Like most cult movies, The Frighteners found its audience on the home video and cable market. Produced on a small budget of $26 million considering the technology, it only grossed over $29 million. Critics were more harsh with Siskel & Ebert giving it too thumbs down. Roger Ebert said it felt like a demo reel of a better movie that should’ve been made. Now, it’s a more favored movie with 67 percent fresh on Rotten Tomatoes.
For Fox, this was his last leading role in a major motion picture. He would later have a supporting role in Mars Attack also released in 1996 that would be his last movie role, before he went on to do the sitcom Spin City. He had been struggling with Parkinson’s Disease since 1991 when he was only 29. In 1998, he came out public with his diagnosis.
In 2020, he announced his full retirement from acting because of his inabilities to speak at times. It’s a sad because movies like The Frighteners showed what range he had as an actor. While mostly seen as a TV actor on sitcoms, he showed his abilities as an actor in movies like Bright Lights, Big City and Casualties of War where he played against the clean-cut type he played on Family Ties. He also gave an underrated performance as a White House aide in The American President. He was only in his mid-30s but he was starting to shake off the Marty McFly/Alex P. Keating persona and grow as an actor.
If anyone else, The Frighteners shows his abilities to blend comedy and drama together. While Jackson went on to have success with the Lord of the Rings movies and the 2005 King Kong remake, I feel The Frighteners was his Hail Mary pass of what he was available to do as an filmmaker.

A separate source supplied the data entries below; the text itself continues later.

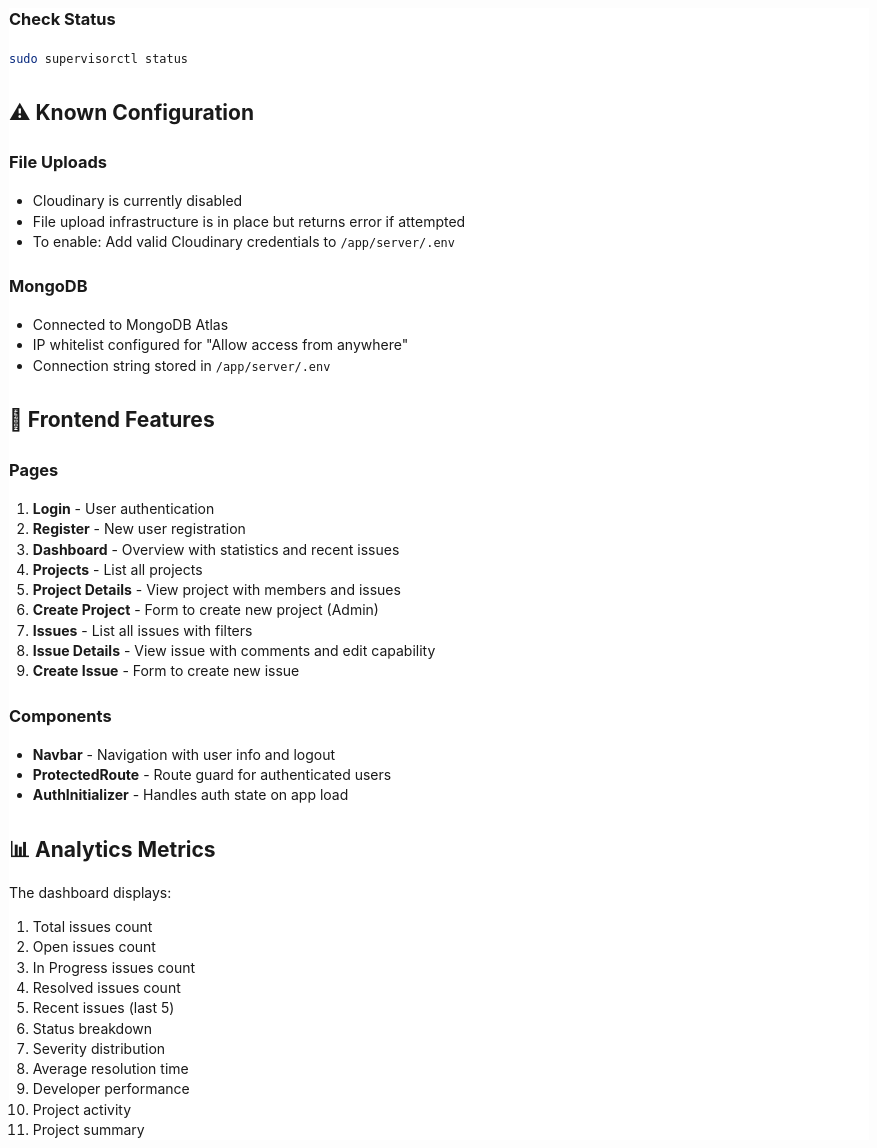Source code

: ### Check Status
```bash
sudo supervisorctl status
```

## ⚠️ Known Configuration

### File Uploads
- Cloudinary is currently disabled
- File upload infrastructure is in place but returns error if attempted
- To enable: Add valid Cloudinary credentials to `/app/server/.env`

### MongoDB
- Connected to MongoDB Atlas
- IP whitelist configured for "Allow access from anywhere"
- Connection string stored in `/app/server/.env`

## 🎨 Frontend Features

### Pages
1. **Login** - User authentication
2. **Register** - New user registration
3. **Dashboard** - Overview with statistics and recent issues
4. **Projects** - List all projects
5. **Project Details** - View project with members and issues
6. **Create Project** - Form to create new project (Admin)
7. **Issues** - List all issues with filters
8. **Issue Details** - View issue with comments and edit capability
9. **Create Issue** - Form to create new issue

### Components
- **Navbar** - Navigation with user info and logout
- **ProtectedRoute** - Route guard for authenticated users
- **AuthInitializer** - Handles auth state on app load

## 📊 Analytics Metrics

The dashboard displays:
1. Total issues count
2. Open issues count
3. In Progress issues count
4. Resolved issues count
5. Recent issues (last 5)
6. Status breakdown
7. Severity distribution
8. Average resolution time
9. Developer performance
10. Project activity
11. Project summary
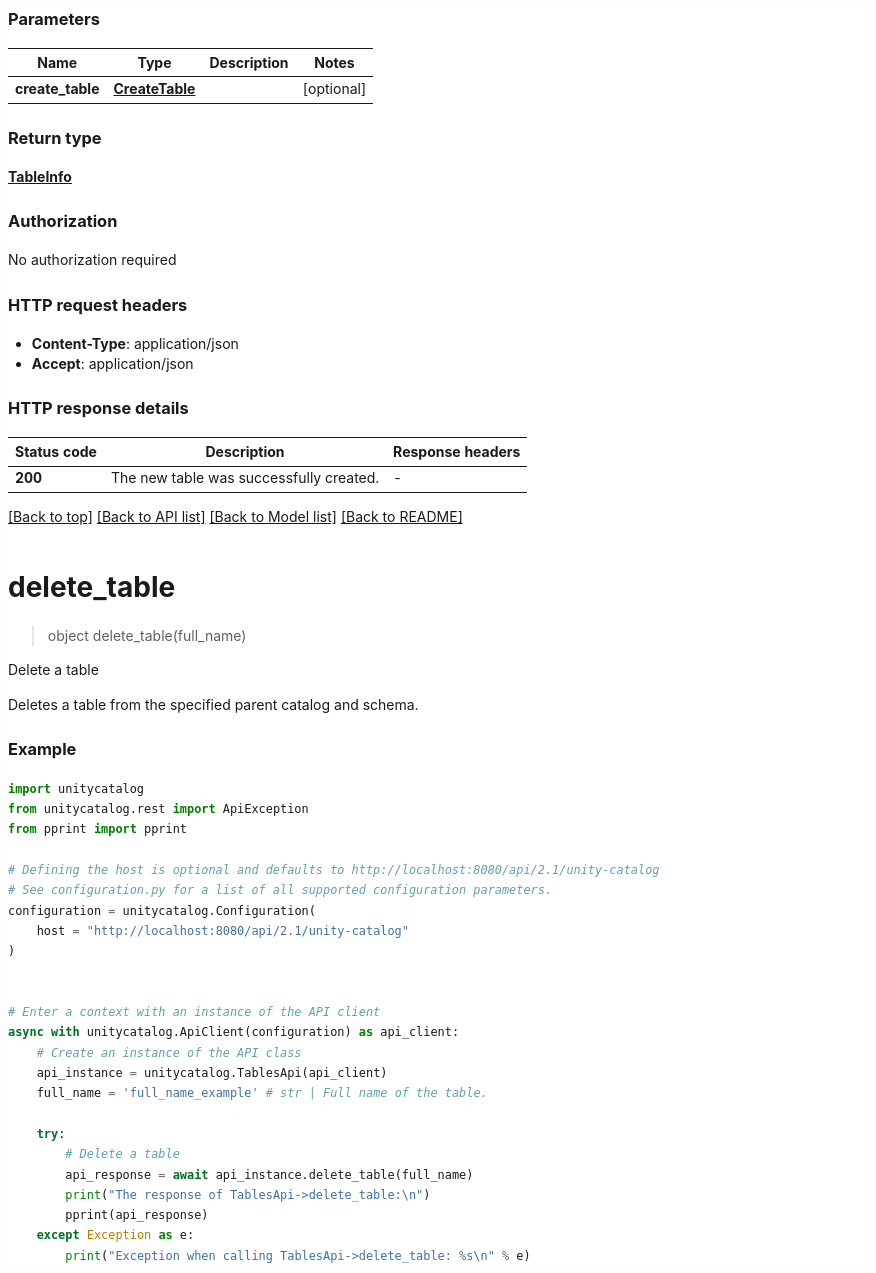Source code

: 

### Parameters


Name | Type | Description  | Notes
------------- | ------------- | ------------- | -------------
 **create_table** | [**CreateTable**](CreateTable.md)|  | [optional] 

### Return type

[**TableInfo**](TableInfo.md)

### Authorization

No authorization required

### HTTP request headers

 - **Content-Type**: application/json
 - **Accept**: application/json

### HTTP response details

| Status code | Description | Response headers |
|-------------|-------------|------------------|
**200** | The new table was successfully created. |  -  |

[[Back to top]](#) [[Back to API list]](../README.md#documentation-for-api-endpoints) [[Back to Model list]](../README.md#documentation-for-models) [[Back to README]](../README.md)

# **delete_table**
> object delete_table(full_name)

Delete a table

Deletes a table from the specified parent catalog and schema. 

### Example


```python
import unitycatalog
from unitycatalog.rest import ApiException
from pprint import pprint

# Defining the host is optional and defaults to http://localhost:8080/api/2.1/unity-catalog
# See configuration.py for a list of all supported configuration parameters.
configuration = unitycatalog.Configuration(
    host = "http://localhost:8080/api/2.1/unity-catalog"
)


# Enter a context with an instance of the API client
async with unitycatalog.ApiClient(configuration) as api_client:
    # Create an instance of the API class
    api_instance = unitycatalog.TablesApi(api_client)
    full_name = 'full_name_example' # str | Full name of the table.

    try:
        # Delete a table
        api_response = await api_instance.delete_table(full_name)
        print("The response of TablesApi->delete_table:\n")
        pprint(api_response)
    except Exception as e:
        print("Exception when calling TablesApi->delete_table: %s\n" % e)
```
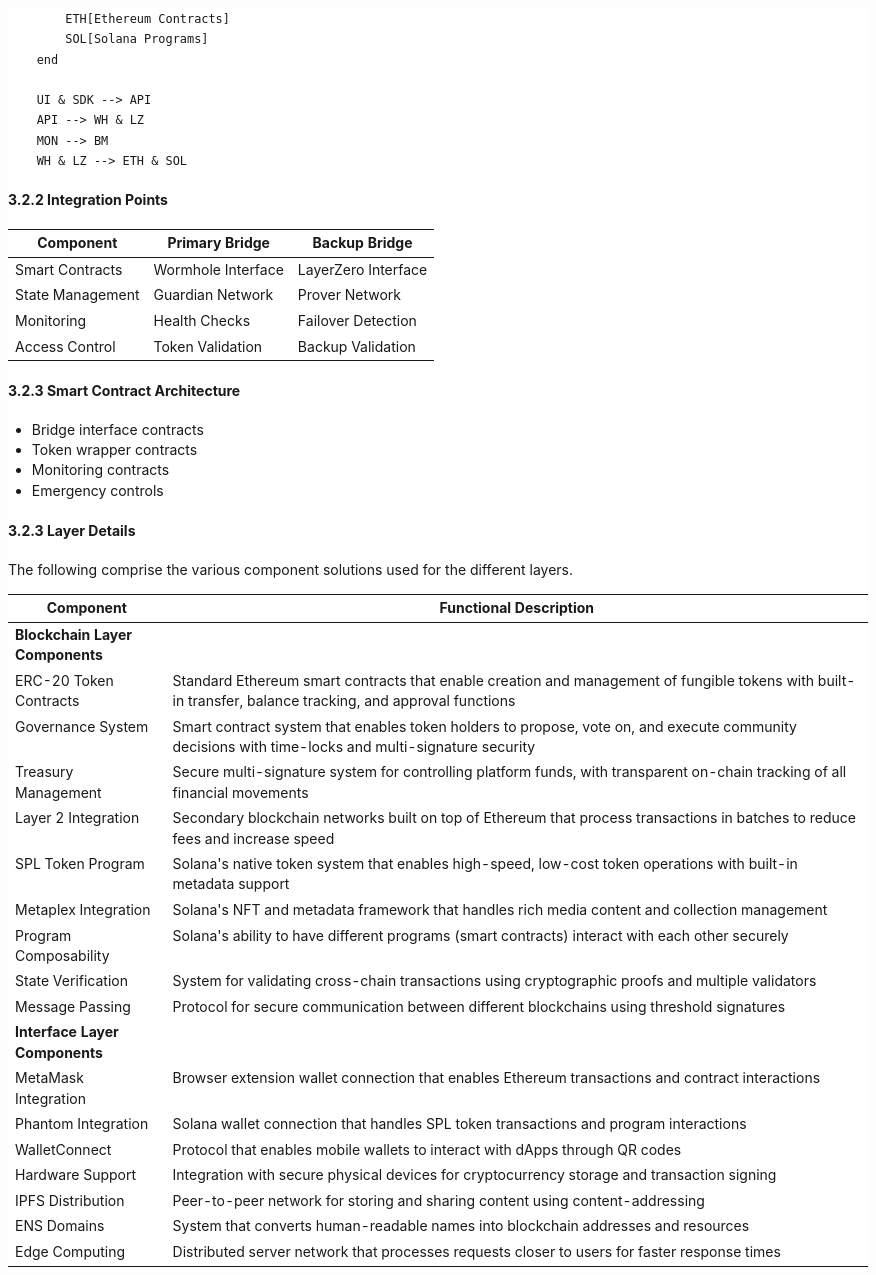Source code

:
 ```mermaid
        ETH[Ethereum Contracts]
        SOL[Solana Programs]
    end
    
    UI & SDK --> API
    API --> WH & LZ
    MON --> BM
    WH & LZ --> ETH & SOL
```

#### 3.2.2 Integration Points

| Component | Primary Bridge | Backup Bridge |
|-----------|---------------|---------------|
| Smart Contracts | Wormhole Interface | LayerZero Interface |
| State Management | Guardian Network | Prover Network |
| Monitoring | Health Checks | Failover Detection |
| Access Control | Token Validation | Backup Validation |

#### 3.2.3 Smart Contract Architecture

- Bridge interface contracts
- Token wrapper contracts
- Monitoring contracts
- Emergency controls

#### 3.2.3 Layer Details

The following comprise the various component solutions used for the different layers.

| Component | Functional Description |
|------|----------------------|
| **Blockchain Layer Components** |
| ERC-20 Token Contracts | Standard Ethereum smart contracts that enable creation and management of fungible tokens with built-in transfer, balance tracking, and approval functions |
| Governance System | Smart contract system that enables token holders to propose, vote on, and execute community decisions with time-locks and multi-signature security |
| Treasury Management | Secure multi-signature system for controlling platform funds, with transparent on-chain tracking of all financial movements |
| Layer 2 Integration | Secondary blockchain networks built on top of Ethereum that process transactions in batches to reduce fees and increase speed |
| SPL Token Program | Solana's native token system that enables high-speed, low-cost token operations with built-in metadata support |
| Metaplex Integration | Solana's NFT and metadata framework that handles rich media content and collection management |
| Program Composability | Solana's ability to have different programs (smart contracts) interact with each other securely |
| State Verification | System for validating cross-chain transactions using cryptographic proofs and multiple validators |
| Message Passing | Protocol for secure communication between different blockchains using threshold signatures |
| **Interface Layer Components** |
| MetaMask Integration | Browser extension wallet connection that enables Ethereum transactions and contract interactions |
| Phantom Integration | Solana wallet connection that handles SPL token transactions and program interactions |
| WalletConnect | Protocol that enables mobile wallets to interact with dApps through QR codes |
| Hardware Support | Integration with secure physical devices for cryptocurrency storage and transaction signing |
| IPFS Distribution | Peer-to-peer network for storing and sharing content using content-addressing |
| ENS Domains | System that converts human-readable names into blockchain addresses and resources |
| Edge Computing | Distributed server network that processes requests closer to users for faster response times |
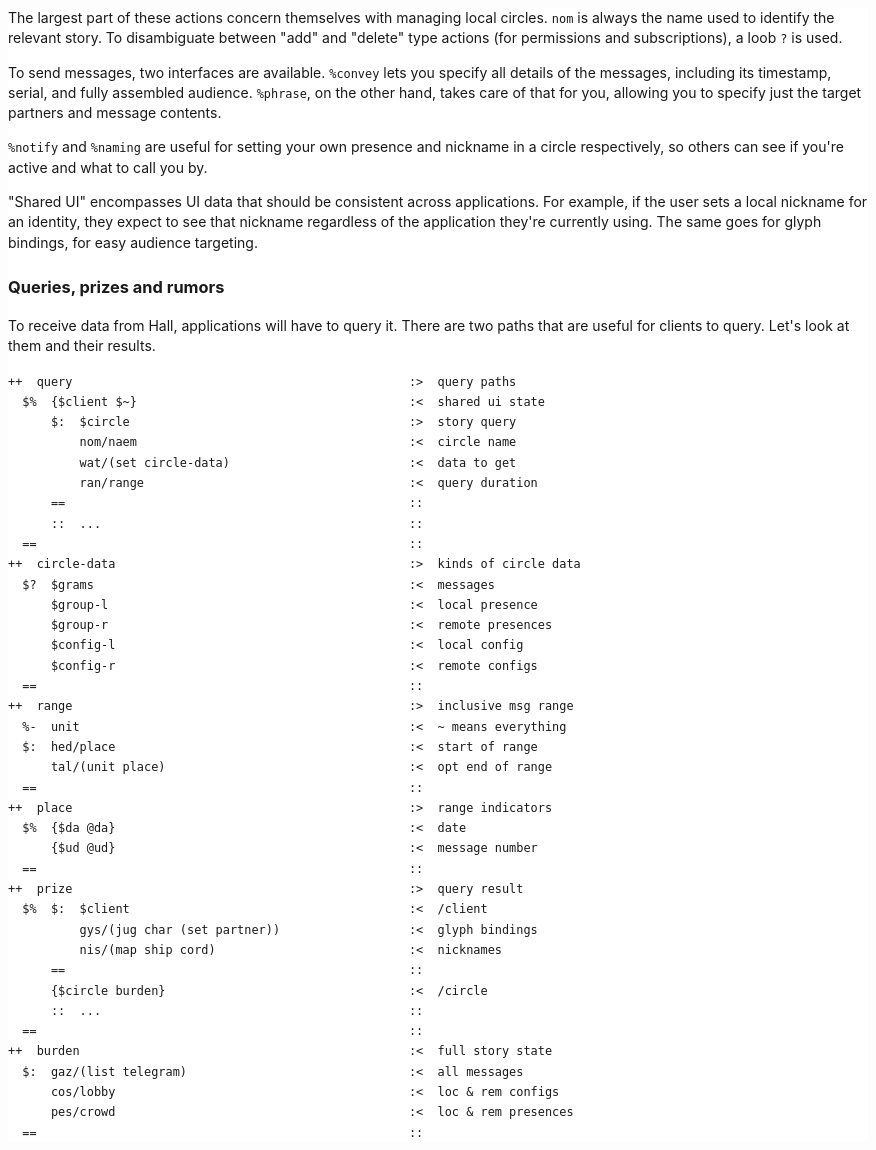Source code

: The largest part of these actions concern themselves with managing local circles. `nom` is always the name used to identify the relevant story. To disambiguate between "add" and "delete" type actions (for permissions and subscriptions), a loob `?` is used.

To send messages, two interfaces are available. `%convey` lets you specify all details of the messages, including its timestamp, serial, and fully assembled audience. `%phrase`, on the other hand, takes care of that for you, allowing you to specify just the target partners and message contents.

`%notify` and `%naming` are useful for setting your own presence and nickname in a circle respectively, so others can see if you're active and what to call you by.

"Shared UI" encompasses UI data that should be consistent across applications. For example, if the user sets a local nickname for an identity, they expect to see that nickname regardless of the application they're currently using. The same goes for glyph bindings, for easy audience targeting.

### Queries, prizes and rumors

To receive data from Hall, applications will have to query it. There are two paths that are useful for clients to query. Let's look at them and their results.

```
++  query                                               :>  query paths
  $%  {$client $~}                                      :<  shared ui state
      $:  $circle                                       :>  story query
          nom/naem                                      :<  circle name
          wat/(set circle-data)                         :<  data to get
          ran/range                                     :<  query duration
      ==                                                ::
      ::  ...                                           ::
  ==                                                    ::
++  circle-data                                         :>  kinds of circle data
  $?  $grams                                            :<  messages
      $group-l                                          :<  local presence
      $group-r                                          :<  remote presences
      $config-l                                         :<  local config
      $config-r                                         :<  remote configs
  ==                                                    ::
++  range                                               :>  inclusive msg range
  %-  unit                                              :<  ~ means everything
  $:  hed/place                                         :<  start of range
      tal/(unit place)                                  :<  opt end of range
  ==                                                    ::
++  place                                               :>  range indicators
  $%  {$da @da}                                         :<  date
      {$ud @ud}                                         :<  message number
  ==                                                    ::
++  prize                                               :>  query result
  $%  $:  $client                                       :<  /client
          gys/(jug char (set partner))                  :<  glyph bindings
          nis/(map ship cord)                           :<  nicknames
      ==                                                ::
      {$circle burden}                                  :<  /circle
      ::  ...                                           ::
  ==                                                    ::
++  burden                                              :<  full story state
  $:  gaz/(list telegram)                               :<  all messages
      cos/lobby                                         :<  loc & rem configs
      pes/crowd                                         :<  loc & rem presences
  ==                                                    ::
```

Fortunately, he got to do the Rings and other film productions as Weta has grown itself as a VFX company.
What do you think? Please comment.
Enjoyed this review. Brought back memories of seeing it in the theatre when it came out. I liked it then, and while I haven’t given it a rewatch lately, I am sure I’d still find it a very good time. I admittedly forgot Peter Jackson was the director of this film! I do agree very much with your comment about Michael J. Fox’s range being on display here. Sad he has not gotten to have as long an acting career as he should have.